- Born: Shobha Rani Gosa
- Citizenship: India
- Education: B. Sc. (Sri Krishnadevaraya), M. A. (Oxford Brookes)
- Alma mater: Sri Krishnadevaraya University (Andhra Pradesh), Oxford Brookes University (United Kingdom)
- Occupation: Counselor
- Years active: 2002-present
- Organization(s): Young People for Life India, Shivarampally (Telangana)
- Known for: Espousal of gender concerns
- Movement: Women's empowerment
- Family: The Rev. Gosa Devadanam, CSI
- Awards: Sadguru Gnananda Fellowship (2014),; Young Women Achiever Award (2011);

= Shobha Gosa =

Indian women's activist

Shobha Gosa is an Indian women's activist and leadership developer, promoting the movement among youth towards women empowerment through sustained education. She is also involved in interfaith understanding, having contributed papers.

==Education and career==
After her undergraduate education in Anantapur at Sri Krishnadevaraya University, Shobha began her career with Non-governmental organisations in India in the new millennium, notably the Henry Martyn Institute, Shivarampally. In 2012, she founded Young People for Life India as a registered Trust to achieve her vision of women empowerment.

==Recognition==
Shobha's espousal of causes ranging from youth leadership, talent management, communication skills and behavioral management, as well as gender empowerment and peace building have been recognised over the past many years.

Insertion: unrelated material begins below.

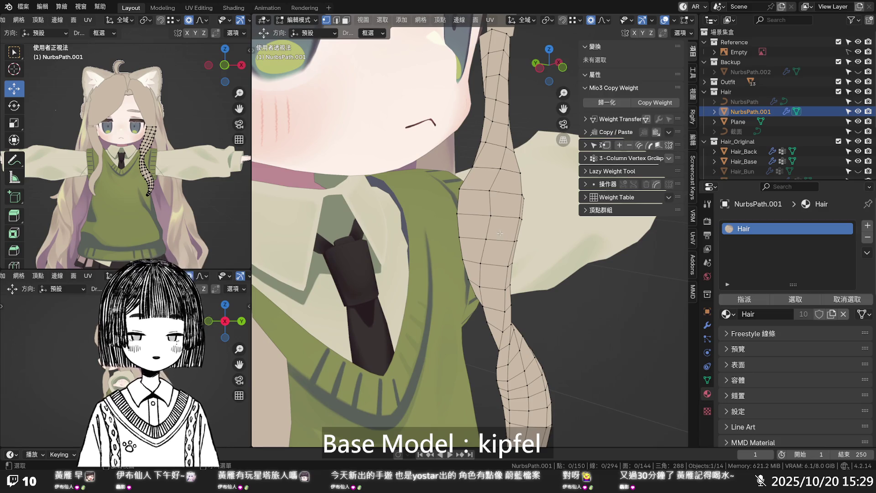
- Vertex-slide a collar vertex of the hair strip twice along its edge
{"action": "key", "text": "KP_1"}
{"action": "middle_click_drag", "start_coordinate": [431, 217], "coordinate": [519, 227]}
{"action": "left_click", "coordinate": [514, 208]}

In 2011, on the sidelines of United Nations International Women's Day Centenary Celebrations held by United Nations, Government of Andhra Pradesh and State Institute of Rural Development in Hyderabad, she was awarded a Young Women Achiever Award along with three other women. In 2014, Shobha was a recipient of Sadguru Gnananda Fellowship awarded by a Chennai-based institution, Manava Seva Dharma Samvardhani. The citation read,

.....Founder, Young People for Life India working for the empowerment of youth in Hyderabad through skill building and counselling.